Lazy Summer Salads: Stone Fruit + Mozzarella! Honeydew + Kiwi + Avocado Spiked with Jalapeños!
You'll make these all summer. Unless you just don't feel like moving.
EVEN THOUGH I AM IN my twilight years (an expression I love despite its darkness), I still associate summer with the long-ago childhood bliss of doing almost nothing for months. So every summer I feel slightly ripped off by the season’s broken promise.
I have had this irrational, gently nagging resentment at least since college, when I had to face the truth about the world and started working not just in summer but year-round, mostly in restaurants.
In my little college town (back in the year 1899), I worked at the sole French restaurant, where the oversexed owner (he reminded me of Pepé Le Pew—who would probably be in jail today if he were real) “flirted” aggressively with all the young women he’d hired while his wife simmered at the bar. (So I had my first exposure to whatever we’re calling that these days—but also to wonderful soufflés and Sole Bonne Femme and garlicky escargot.)
I worked at an alleged Mexican restaurant, owned by a former frat boy, where it seemed like everyone in charge was perpetually drunk on margaritas. I worked at a good burger joint right across from campus, which served delicious coffee that we all drank until 1 a.m. without worrying about sleep and where the manager politely asked me to brush my hair before punching in and then fired me when I cried and told him this was just how my hair looked. (It still looks that way.)
And I worked at a wonderful vegetarian cafe, where the ceiling was painted to look like the sky and I consumed plate after plate of tofu and vegetables sprinkled with nutritional yeast and learned to make the good egg salad I continue to make to this day, which you can find in this issue. (I’ve also appended the downloadable recipe, below, in case you are feeling too lethargic to look for it in the newsletter, which I understand. It’s summer.) I still see the cafe’s chef now and then, when I go back to visit, and I included one of her recipes in my book.
So! It has been a very long time since I have been allowed to lead the life promised to me by my own childish delusions—years and years since I have played kick-the-can until well after dark, or gotten to recline by a pool all day long, or played tennis for six hours in one day, or ridden my bike for miles, just to ride my bike.

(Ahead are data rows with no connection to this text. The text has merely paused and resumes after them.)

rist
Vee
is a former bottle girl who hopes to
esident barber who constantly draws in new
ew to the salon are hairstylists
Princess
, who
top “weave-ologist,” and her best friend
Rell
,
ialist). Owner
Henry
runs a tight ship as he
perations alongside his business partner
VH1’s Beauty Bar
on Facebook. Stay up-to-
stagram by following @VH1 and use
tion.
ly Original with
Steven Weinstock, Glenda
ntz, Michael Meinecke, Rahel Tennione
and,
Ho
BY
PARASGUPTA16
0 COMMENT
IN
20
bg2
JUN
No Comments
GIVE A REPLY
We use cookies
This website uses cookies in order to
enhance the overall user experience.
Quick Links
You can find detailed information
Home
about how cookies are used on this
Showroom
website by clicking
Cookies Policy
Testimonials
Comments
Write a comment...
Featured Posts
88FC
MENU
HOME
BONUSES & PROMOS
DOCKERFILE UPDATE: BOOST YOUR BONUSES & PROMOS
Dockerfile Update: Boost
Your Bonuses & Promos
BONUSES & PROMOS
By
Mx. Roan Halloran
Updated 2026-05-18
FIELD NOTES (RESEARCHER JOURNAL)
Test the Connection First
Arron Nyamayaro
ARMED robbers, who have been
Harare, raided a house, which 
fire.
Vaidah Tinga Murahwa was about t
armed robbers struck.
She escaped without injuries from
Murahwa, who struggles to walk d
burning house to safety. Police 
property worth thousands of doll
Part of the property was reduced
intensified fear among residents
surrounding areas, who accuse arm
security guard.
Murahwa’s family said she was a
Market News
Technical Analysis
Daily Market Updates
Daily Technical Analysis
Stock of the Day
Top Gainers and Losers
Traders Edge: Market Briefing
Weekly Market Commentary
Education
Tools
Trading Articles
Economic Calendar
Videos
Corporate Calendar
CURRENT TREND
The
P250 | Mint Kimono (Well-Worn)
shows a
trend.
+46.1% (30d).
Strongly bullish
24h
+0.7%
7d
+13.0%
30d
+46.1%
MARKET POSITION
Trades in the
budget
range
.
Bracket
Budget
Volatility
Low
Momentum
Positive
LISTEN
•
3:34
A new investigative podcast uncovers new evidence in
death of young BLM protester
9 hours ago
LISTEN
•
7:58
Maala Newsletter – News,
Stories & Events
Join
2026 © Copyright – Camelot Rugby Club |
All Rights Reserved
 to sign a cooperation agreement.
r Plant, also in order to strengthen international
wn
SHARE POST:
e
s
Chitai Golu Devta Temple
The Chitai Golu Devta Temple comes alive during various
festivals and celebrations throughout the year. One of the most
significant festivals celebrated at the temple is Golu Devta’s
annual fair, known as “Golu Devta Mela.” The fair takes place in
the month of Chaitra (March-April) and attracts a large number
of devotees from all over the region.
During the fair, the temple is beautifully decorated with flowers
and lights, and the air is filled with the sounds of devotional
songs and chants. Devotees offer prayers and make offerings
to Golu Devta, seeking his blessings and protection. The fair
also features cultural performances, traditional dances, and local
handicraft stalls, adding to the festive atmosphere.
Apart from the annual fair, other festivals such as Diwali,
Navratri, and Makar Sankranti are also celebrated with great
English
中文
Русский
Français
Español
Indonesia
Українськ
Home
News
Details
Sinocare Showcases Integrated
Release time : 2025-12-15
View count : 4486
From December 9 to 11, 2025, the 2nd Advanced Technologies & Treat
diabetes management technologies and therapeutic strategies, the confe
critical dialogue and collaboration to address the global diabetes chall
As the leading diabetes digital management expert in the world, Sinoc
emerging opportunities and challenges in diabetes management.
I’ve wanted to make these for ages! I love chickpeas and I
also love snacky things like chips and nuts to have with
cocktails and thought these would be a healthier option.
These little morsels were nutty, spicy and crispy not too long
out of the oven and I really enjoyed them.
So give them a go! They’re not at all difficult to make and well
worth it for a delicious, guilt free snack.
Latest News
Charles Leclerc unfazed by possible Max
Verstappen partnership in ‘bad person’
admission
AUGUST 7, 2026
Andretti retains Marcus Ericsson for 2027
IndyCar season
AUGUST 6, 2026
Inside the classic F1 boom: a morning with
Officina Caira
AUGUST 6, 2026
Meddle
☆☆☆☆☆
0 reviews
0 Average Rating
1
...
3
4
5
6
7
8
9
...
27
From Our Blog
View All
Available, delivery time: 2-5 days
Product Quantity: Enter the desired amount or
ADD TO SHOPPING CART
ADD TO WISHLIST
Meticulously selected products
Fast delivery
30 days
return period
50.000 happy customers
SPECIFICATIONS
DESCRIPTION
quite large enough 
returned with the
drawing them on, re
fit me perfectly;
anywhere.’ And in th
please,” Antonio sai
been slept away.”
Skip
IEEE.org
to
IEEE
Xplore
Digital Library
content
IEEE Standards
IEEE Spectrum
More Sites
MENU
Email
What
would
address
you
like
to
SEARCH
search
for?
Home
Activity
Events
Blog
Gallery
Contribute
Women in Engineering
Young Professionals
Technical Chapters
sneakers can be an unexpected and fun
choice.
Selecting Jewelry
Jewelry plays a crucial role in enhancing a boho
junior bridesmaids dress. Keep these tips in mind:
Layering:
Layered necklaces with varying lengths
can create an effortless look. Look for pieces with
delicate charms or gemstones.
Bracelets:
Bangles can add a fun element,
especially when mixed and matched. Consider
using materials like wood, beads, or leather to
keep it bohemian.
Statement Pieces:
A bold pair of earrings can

I bring all of this up not to complain (although do we really ever get over the loss of our innocent, lazy childhoods?) but because I recently realized—really realized—how lucky I am to love what I do for a living, even though it doesn’t include lounging in a hammock all day reading Archie comic books. Even when my work life has not been perfect, or when work has been scarce, I have always been acutely aware that I was not one of the people out in the hot sun building the Great Pyramid of Giza or installing America’s Transcontinental Railroad. And I try to remind myself of this fact as often as possible.
None of this is to say that I don’t display openly shiftless behavior during summer, especially in this heat, which bears down upon us mercilessly here in Atlanta, even when chunks of ice are falling from the sky, as happened a few days ago for about 10 minutes, knocking out my electricity and terrifying my dog, Cookie, but somehow not bringing down the temperature. It seems like it should have cooled things off, but I’m not a scientist.
Nor is it to imply that I am not constantly trying to think of ways to make my life more leisurely. Like many people who love their work, I contain the battling impulses of industry and indolence, which is why I am able to say aloud to my empty kitchen, as if I were a character in a Tennessee Williams play, that I am “suffocated in smoke from something on fire inside me” and also that “I’m going to make the easiest summer salads possible.”